> WHAT YOU WILL DO:
Output verbatim the lines beginning at the one that contains "ring mcp: (840, 439)" and ending at the last line of the material, inclusive of both.

START PROVIDED ENTRIES

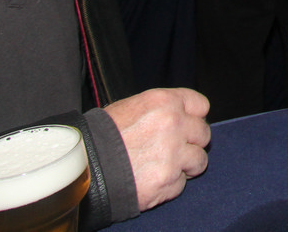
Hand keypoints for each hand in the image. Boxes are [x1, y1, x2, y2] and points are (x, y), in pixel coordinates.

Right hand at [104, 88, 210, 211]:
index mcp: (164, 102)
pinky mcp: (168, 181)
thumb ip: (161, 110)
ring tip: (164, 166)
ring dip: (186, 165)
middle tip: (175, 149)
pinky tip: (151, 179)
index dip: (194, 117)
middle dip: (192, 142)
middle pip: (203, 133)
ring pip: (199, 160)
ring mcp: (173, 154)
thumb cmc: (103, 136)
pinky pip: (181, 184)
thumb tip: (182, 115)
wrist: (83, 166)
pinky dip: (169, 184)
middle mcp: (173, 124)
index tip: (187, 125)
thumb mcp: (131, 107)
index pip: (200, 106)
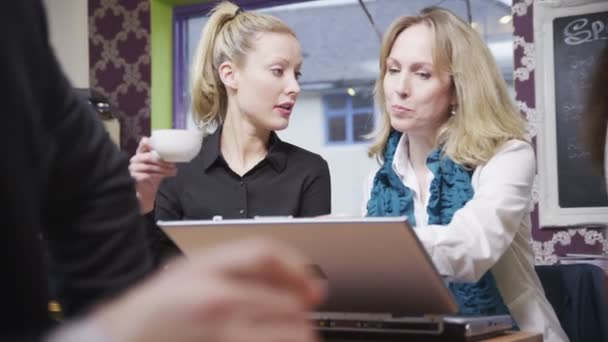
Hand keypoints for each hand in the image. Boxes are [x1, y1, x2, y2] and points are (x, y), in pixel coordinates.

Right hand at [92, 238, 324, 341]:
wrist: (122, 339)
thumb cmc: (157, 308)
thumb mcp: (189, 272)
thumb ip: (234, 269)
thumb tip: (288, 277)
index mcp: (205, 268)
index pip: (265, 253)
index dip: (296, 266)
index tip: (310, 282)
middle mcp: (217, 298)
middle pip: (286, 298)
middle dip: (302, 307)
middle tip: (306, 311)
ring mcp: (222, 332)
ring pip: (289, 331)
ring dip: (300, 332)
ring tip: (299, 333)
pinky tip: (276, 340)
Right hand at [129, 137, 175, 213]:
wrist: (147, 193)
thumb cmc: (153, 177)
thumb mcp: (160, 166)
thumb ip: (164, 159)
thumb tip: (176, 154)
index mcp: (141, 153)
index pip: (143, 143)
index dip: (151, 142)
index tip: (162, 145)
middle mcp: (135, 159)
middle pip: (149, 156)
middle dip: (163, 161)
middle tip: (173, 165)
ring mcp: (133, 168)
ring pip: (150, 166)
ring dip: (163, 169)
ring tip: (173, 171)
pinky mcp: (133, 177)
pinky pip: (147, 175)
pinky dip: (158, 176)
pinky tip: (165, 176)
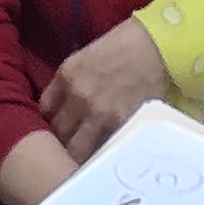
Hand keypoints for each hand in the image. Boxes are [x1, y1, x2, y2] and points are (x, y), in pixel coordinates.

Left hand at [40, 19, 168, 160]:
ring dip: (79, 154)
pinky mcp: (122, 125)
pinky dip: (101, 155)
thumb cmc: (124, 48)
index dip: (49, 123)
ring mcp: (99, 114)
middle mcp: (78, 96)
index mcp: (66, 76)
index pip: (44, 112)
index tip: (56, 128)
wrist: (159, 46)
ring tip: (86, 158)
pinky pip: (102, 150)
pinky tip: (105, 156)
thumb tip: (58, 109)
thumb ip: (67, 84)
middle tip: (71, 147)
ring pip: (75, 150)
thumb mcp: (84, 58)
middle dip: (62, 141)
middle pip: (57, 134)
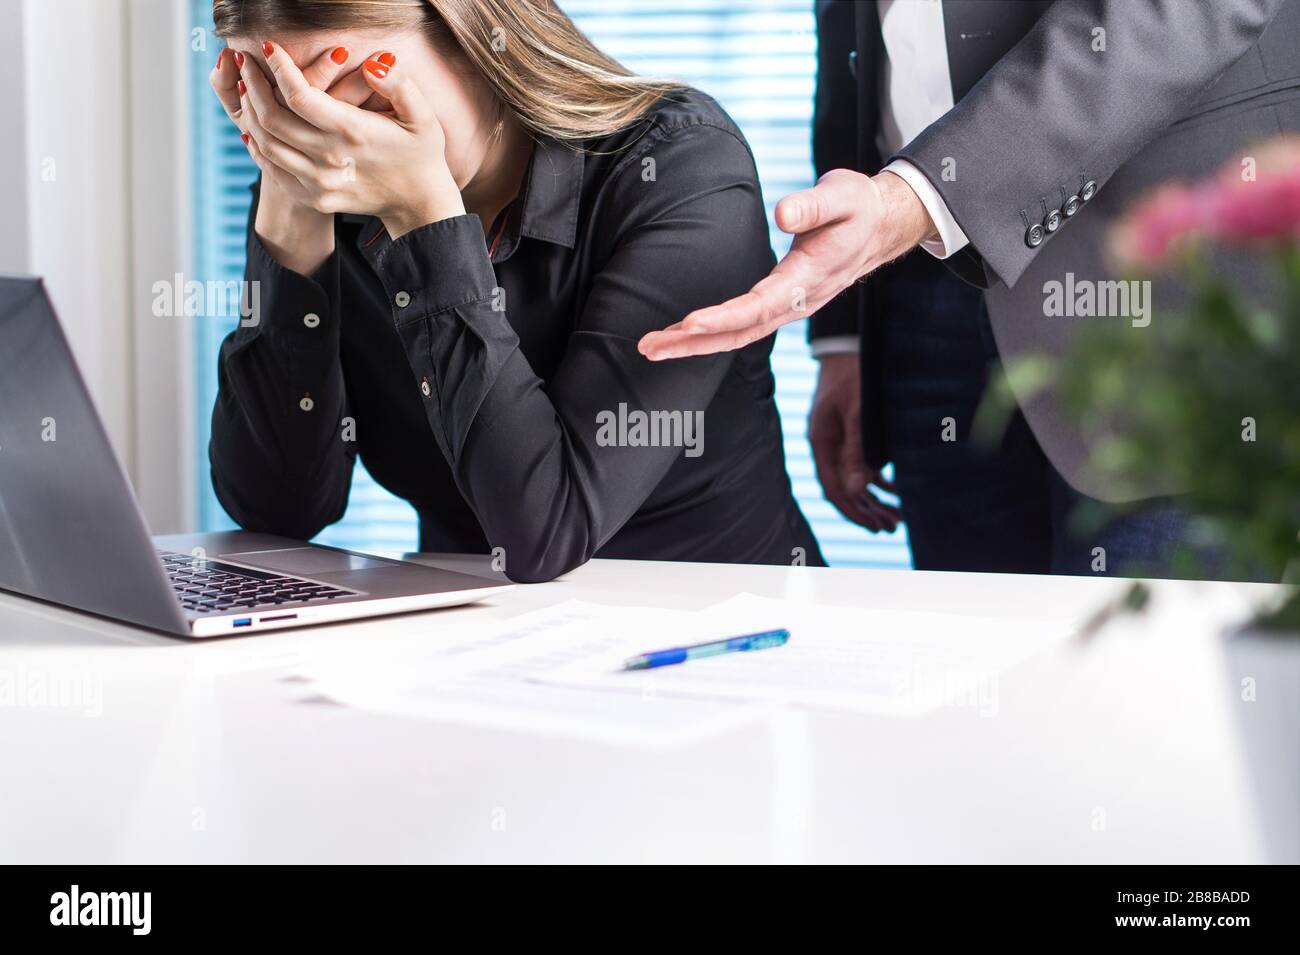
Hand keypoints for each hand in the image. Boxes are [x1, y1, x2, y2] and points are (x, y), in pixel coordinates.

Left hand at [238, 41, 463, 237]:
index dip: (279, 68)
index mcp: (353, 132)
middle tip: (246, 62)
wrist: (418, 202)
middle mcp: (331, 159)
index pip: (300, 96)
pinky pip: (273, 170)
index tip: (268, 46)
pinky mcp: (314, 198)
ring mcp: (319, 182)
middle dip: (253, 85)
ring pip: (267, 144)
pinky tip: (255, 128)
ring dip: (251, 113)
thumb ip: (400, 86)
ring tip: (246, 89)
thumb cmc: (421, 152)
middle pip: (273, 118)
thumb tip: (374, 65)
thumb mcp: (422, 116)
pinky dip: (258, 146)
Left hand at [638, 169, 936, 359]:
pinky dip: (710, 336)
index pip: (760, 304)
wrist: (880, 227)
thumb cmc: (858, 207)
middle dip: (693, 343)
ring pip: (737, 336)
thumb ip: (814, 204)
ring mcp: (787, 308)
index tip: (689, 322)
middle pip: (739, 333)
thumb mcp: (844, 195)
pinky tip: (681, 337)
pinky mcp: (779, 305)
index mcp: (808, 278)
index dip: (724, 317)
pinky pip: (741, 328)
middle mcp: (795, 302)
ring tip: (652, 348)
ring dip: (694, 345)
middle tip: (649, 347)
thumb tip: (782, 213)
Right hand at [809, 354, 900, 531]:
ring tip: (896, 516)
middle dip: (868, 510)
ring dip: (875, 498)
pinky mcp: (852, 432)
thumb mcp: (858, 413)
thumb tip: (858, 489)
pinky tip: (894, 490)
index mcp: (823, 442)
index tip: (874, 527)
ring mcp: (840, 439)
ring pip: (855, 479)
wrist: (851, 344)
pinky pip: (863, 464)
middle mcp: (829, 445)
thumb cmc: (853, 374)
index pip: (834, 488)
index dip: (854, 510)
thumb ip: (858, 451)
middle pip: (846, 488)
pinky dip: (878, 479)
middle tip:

END PROVIDED ENTRIES

> ANSWER SPACE:
ring mcp: (840, 439)
ring pip: (855, 479)
wrist: (851, 344)
pinky pip: (863, 464)
middle mcp: (829, 445)
thumb cmc: (853, 374)
index pip: (834, 488)
index dip: (854, 510)
thumb ip: (858, 451)
middle pip: (846, 488)
pinky dip: (878, 479)
middle tip:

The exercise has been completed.